*** SUPPLIED MATERIAL ***

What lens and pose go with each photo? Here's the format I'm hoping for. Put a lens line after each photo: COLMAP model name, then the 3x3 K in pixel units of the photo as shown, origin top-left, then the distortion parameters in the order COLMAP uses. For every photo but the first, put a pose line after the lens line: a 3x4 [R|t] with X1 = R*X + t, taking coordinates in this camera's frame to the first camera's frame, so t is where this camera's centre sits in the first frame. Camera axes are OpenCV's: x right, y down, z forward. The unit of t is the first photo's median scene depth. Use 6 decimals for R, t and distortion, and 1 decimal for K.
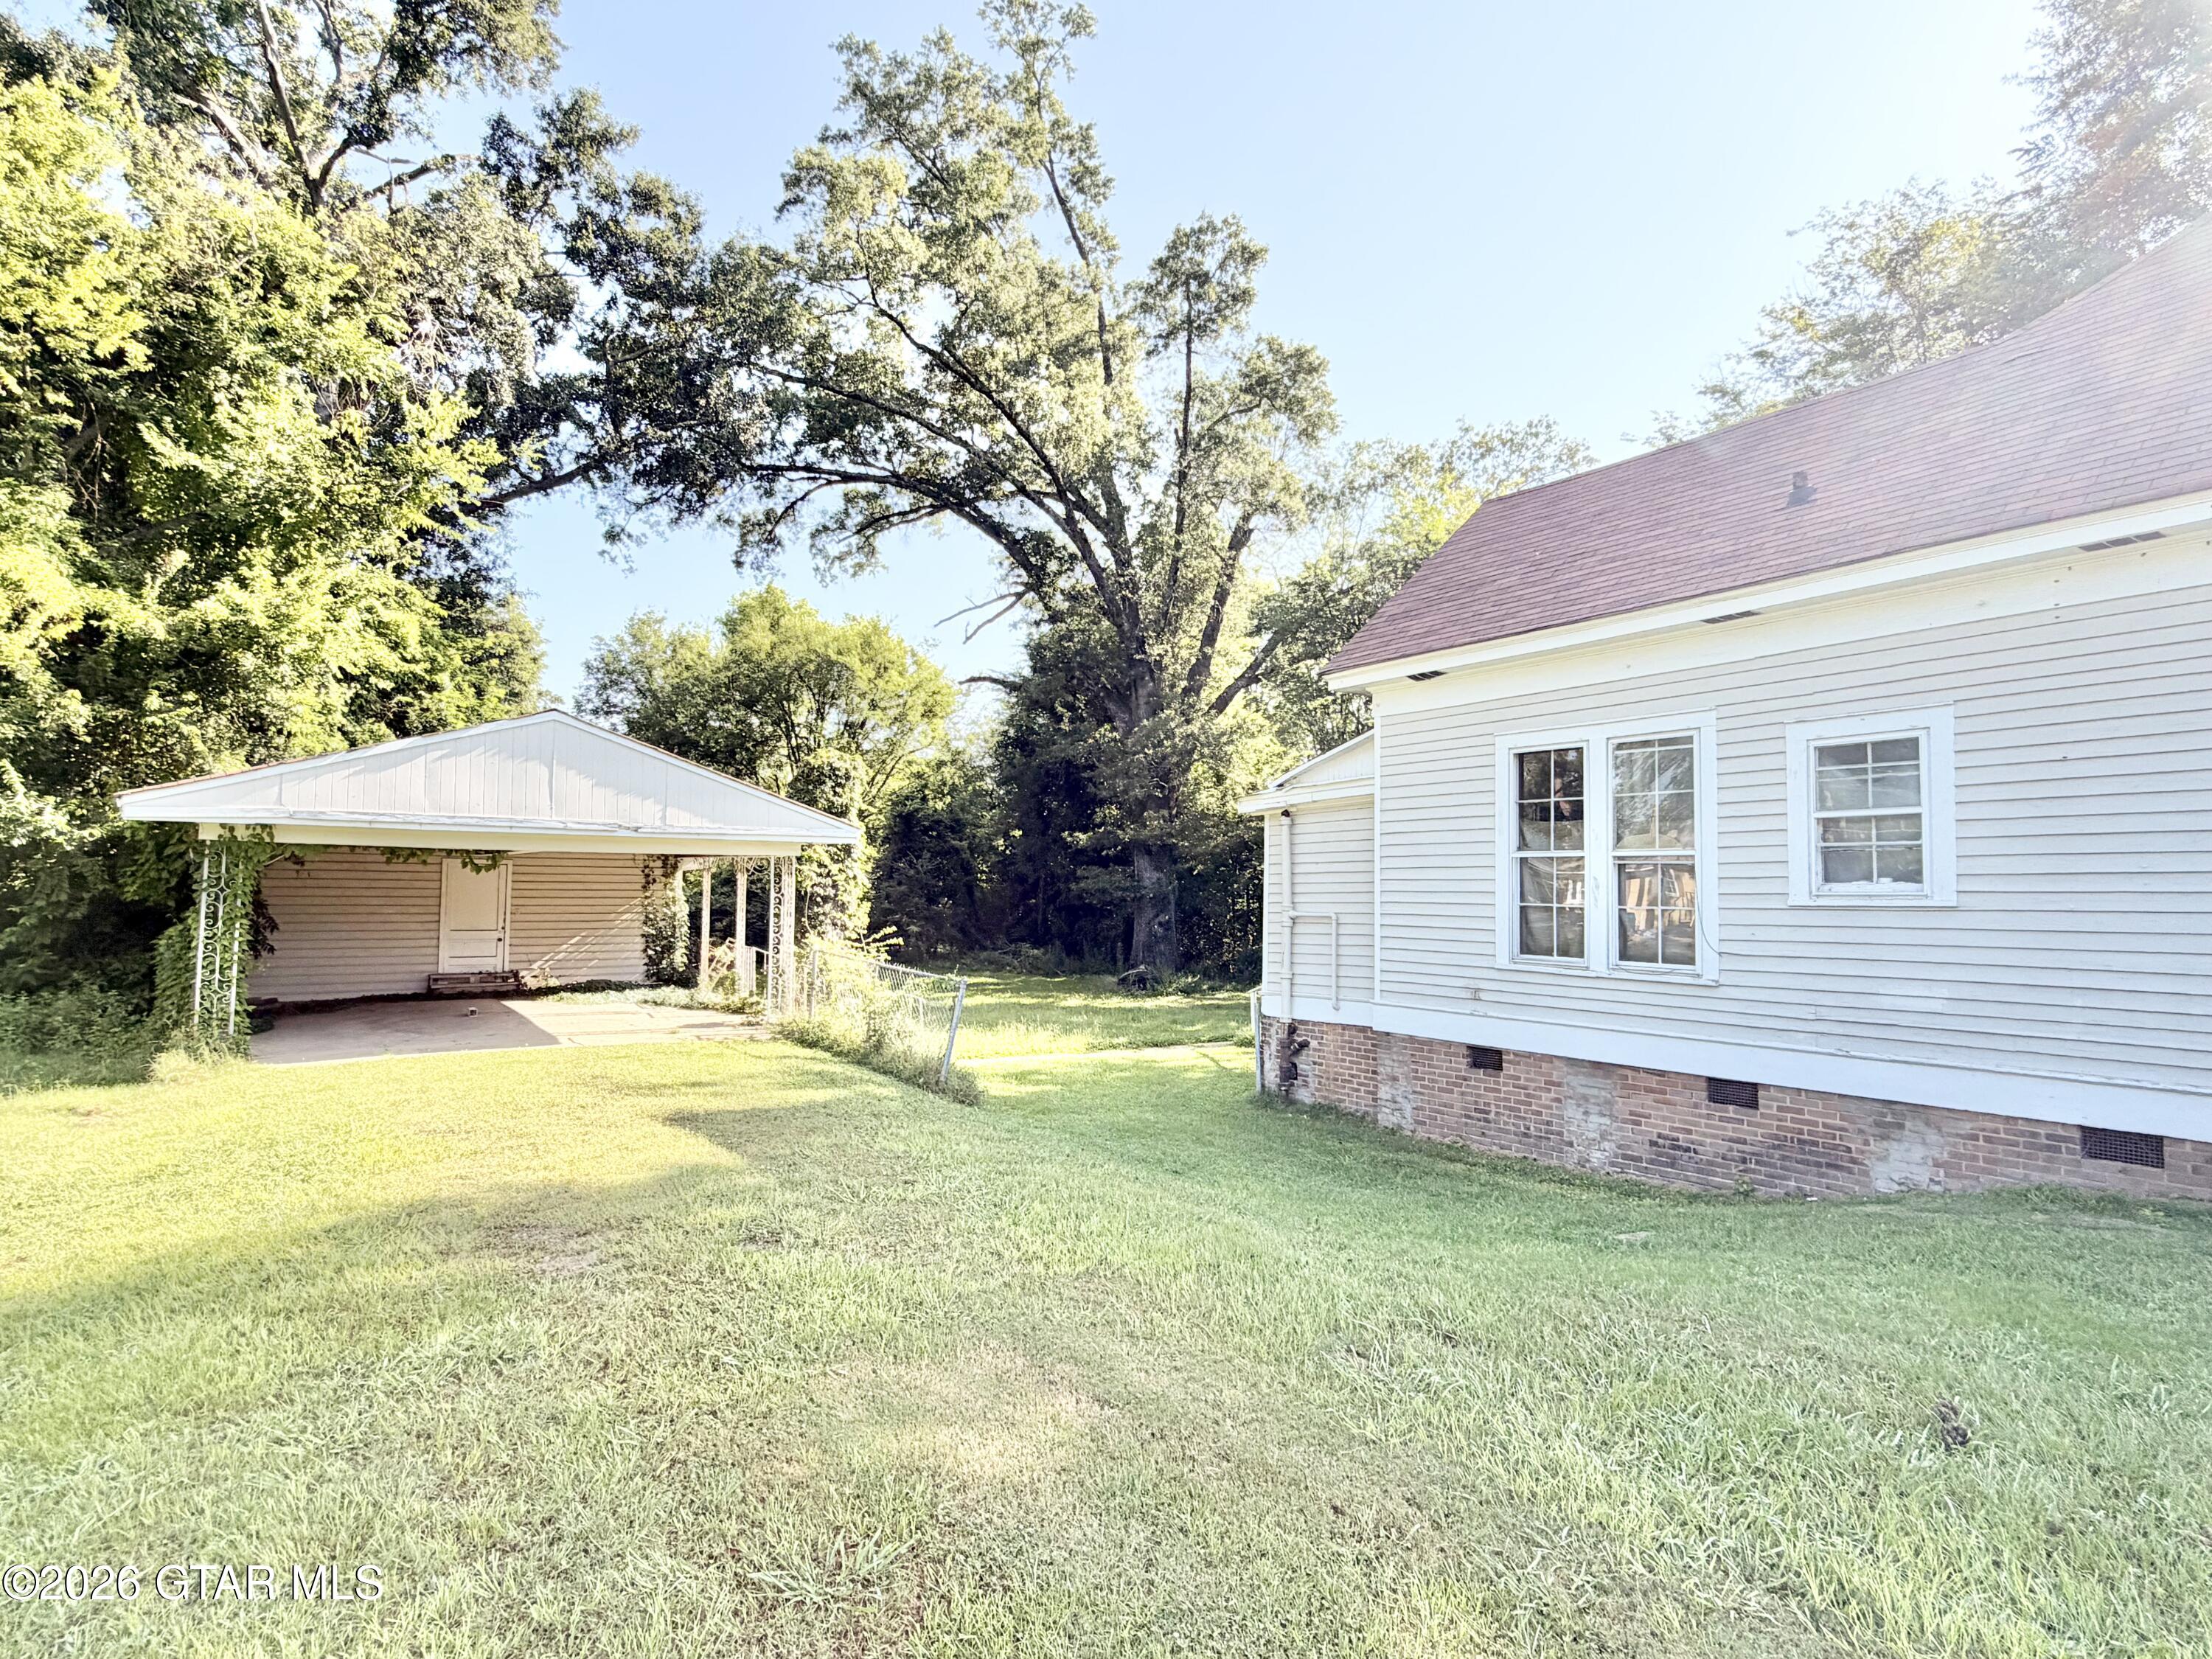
lens RADIAL K [[1182.1, 0, 1106.0], [0, 1182.1, 829.5], [0, 0, 1]] dist [-0.002173, 0.000113]
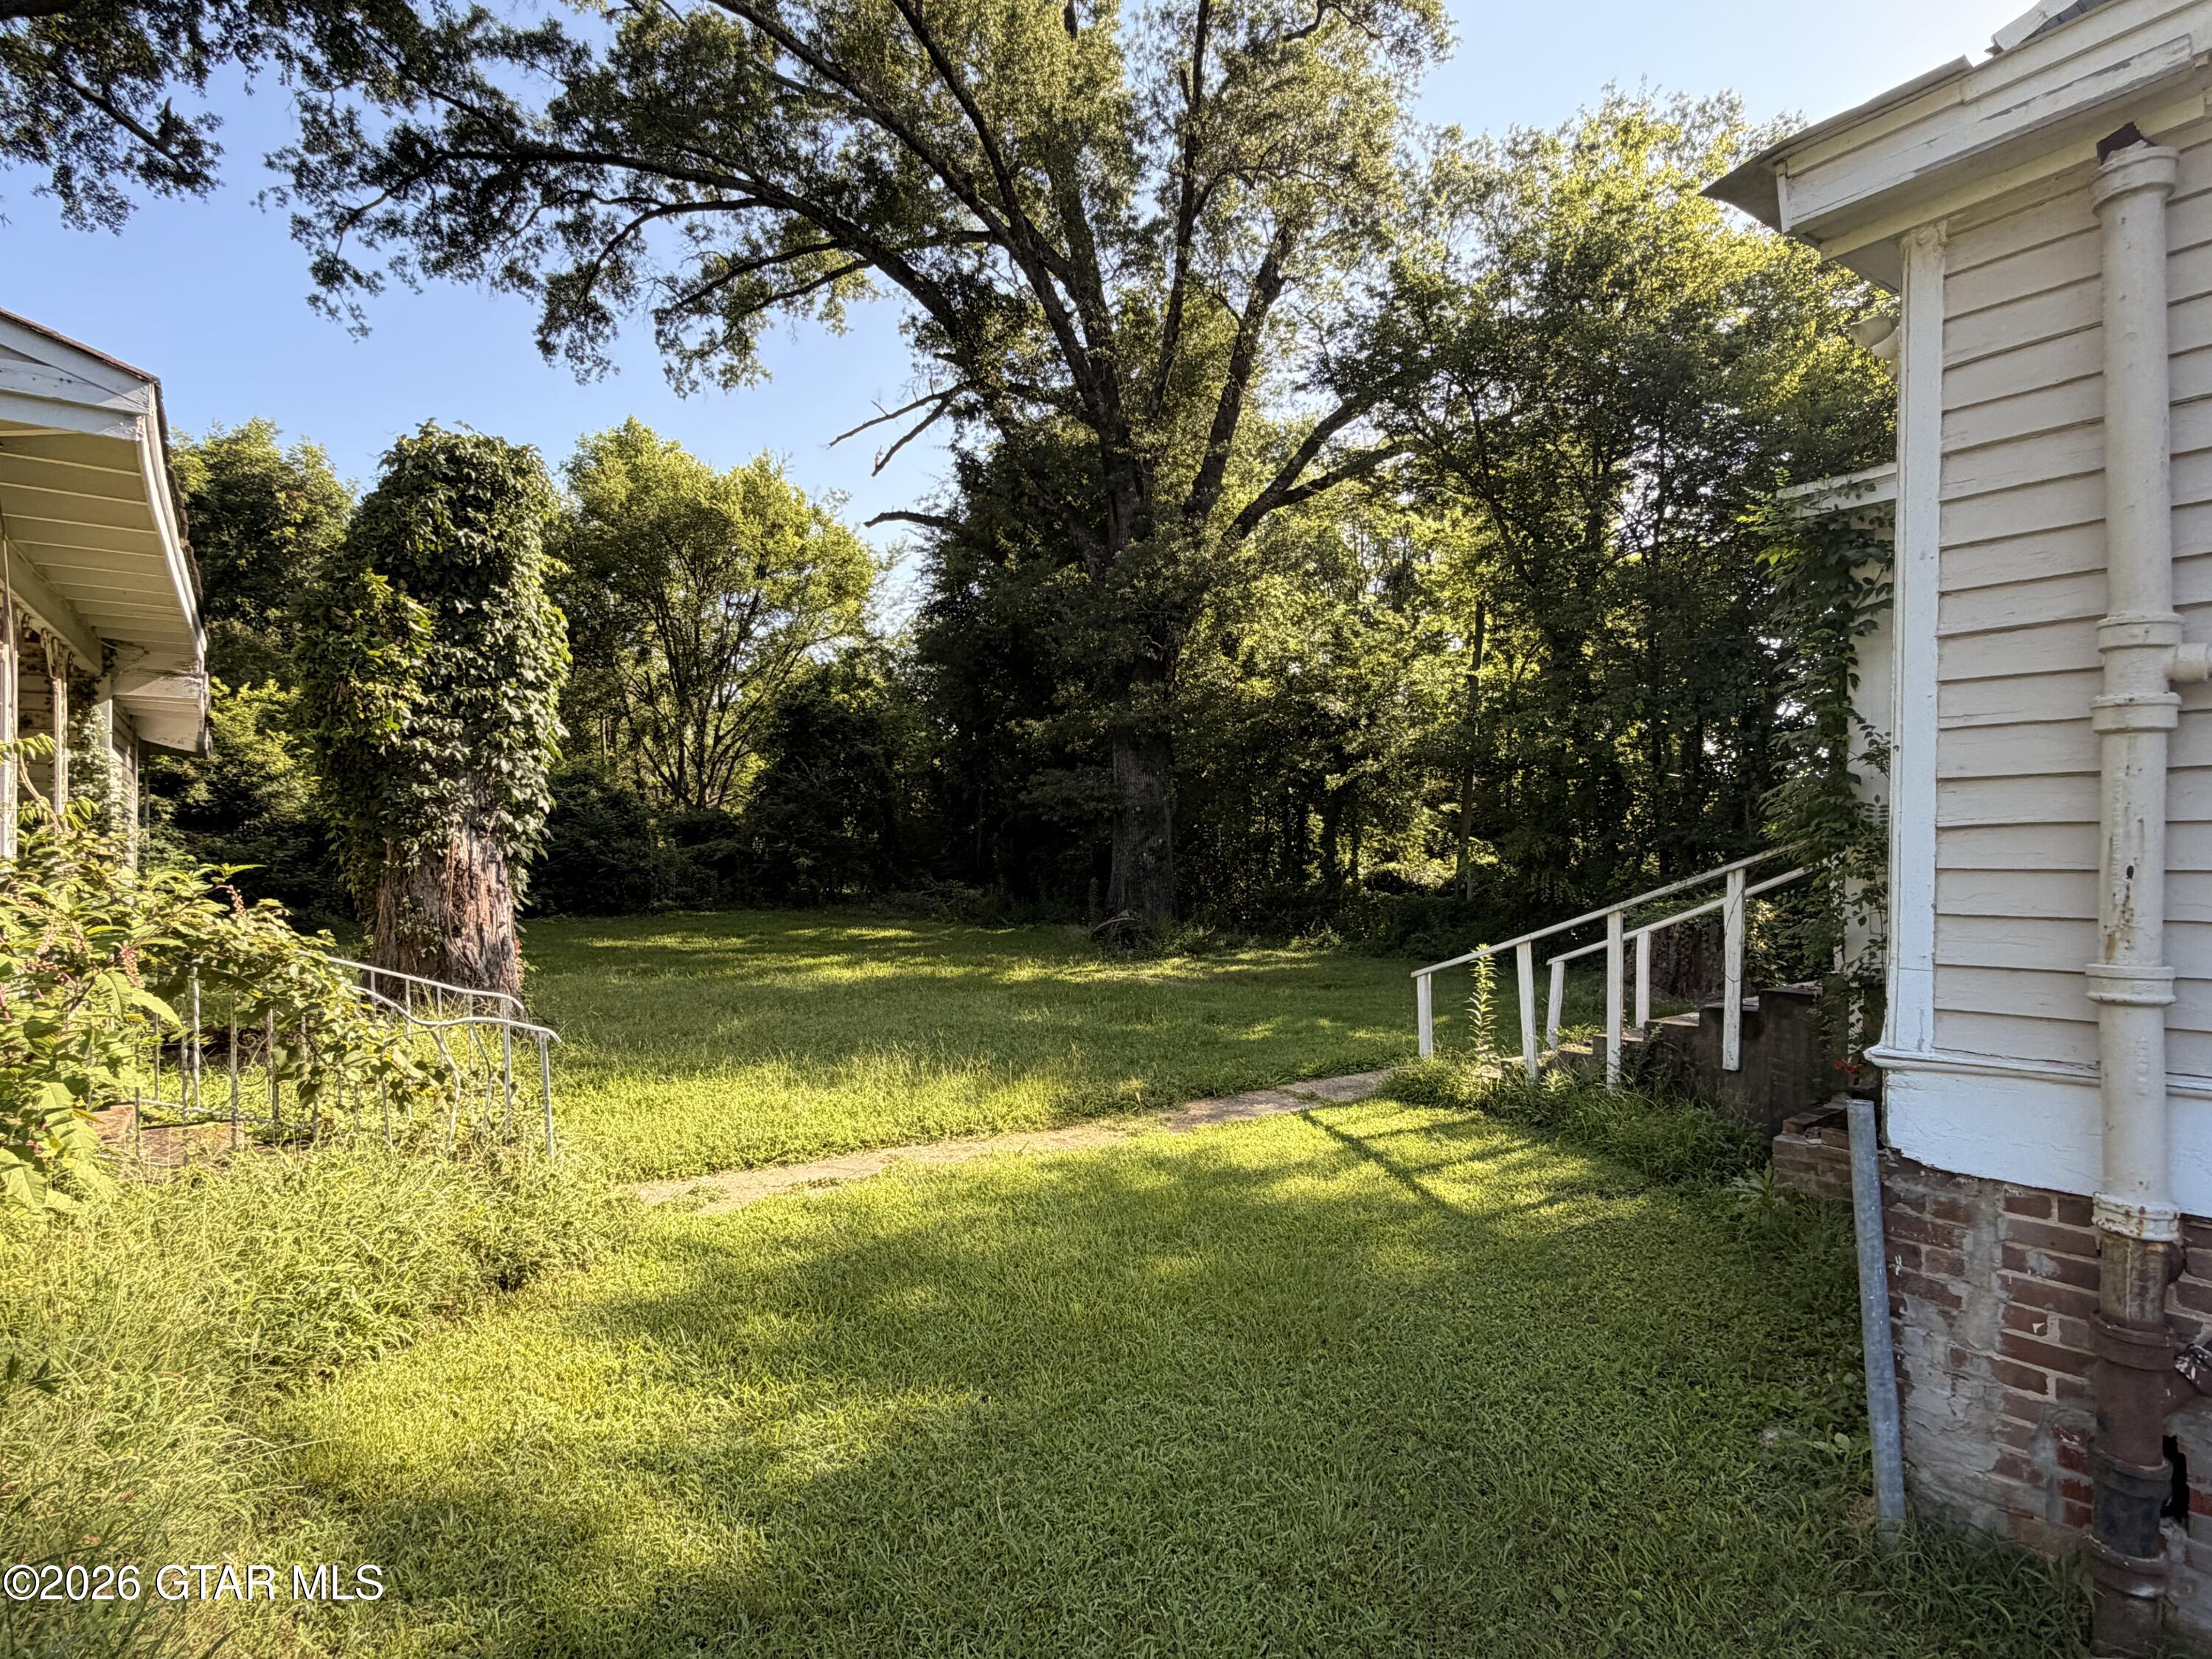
lens RADIAL K [[1160.0, 0, 1112.8], [0, 1160.0, 845.0], [0, 0, 1]] dist [0.000654, -0.000919]
pose [[0.998843, -0.002065, 0.048038, -0.008366], [-0.000849, 0.998164, 0.060571, 0.034514], [-0.048075, -0.060542, 0.997007, 0.318168]]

*** End of SUPPLIED MATERIAL ***

=== TO DO ===
Could the data above be repeated exactly, with every picture dropped?

=== OUTPUT OF THE EXERCISE ===
What lens and pose go with each photo? Here's the format I'm hoping for. Put a lens line after each photo: COLMAP model name, then the 3x3 K in pixel units of the photo as shown, origin top-left, then the distortion parameters in the order COLMAP uses. For every photo but the first, put a pose line after the lens line: a 3x4 [R|t] with X1 = R*X + t, taking coordinates in this camera's frame to the first camera's frame, so t is where this camera's centre sits in the first frame. Camera axes are OpenCV's: x right, y down, z forward. The unit of t is the first photo's median scene depth. Use 6 decimals for R, t and distortion, and 1 decimal for K.
lens RADIAL K [[1182.1, 0, 1106.0], [0, 1182.1, 829.5], [0, 0, 1]] dist [-0.002173, 0.000113]
lens RADIAL K [[1160.0, 0, 1112.8], [0, 1160.0, 845.0], [0, 0, 1]] dist [0.000654, -0.000919]
pose [[0.998843, -0.002065, 0.048038, -0.008366], [-0.000849, 0.998164, 0.060571, 0.034514], [-0.048075, -0.060542, 0.997007, 0.318168]]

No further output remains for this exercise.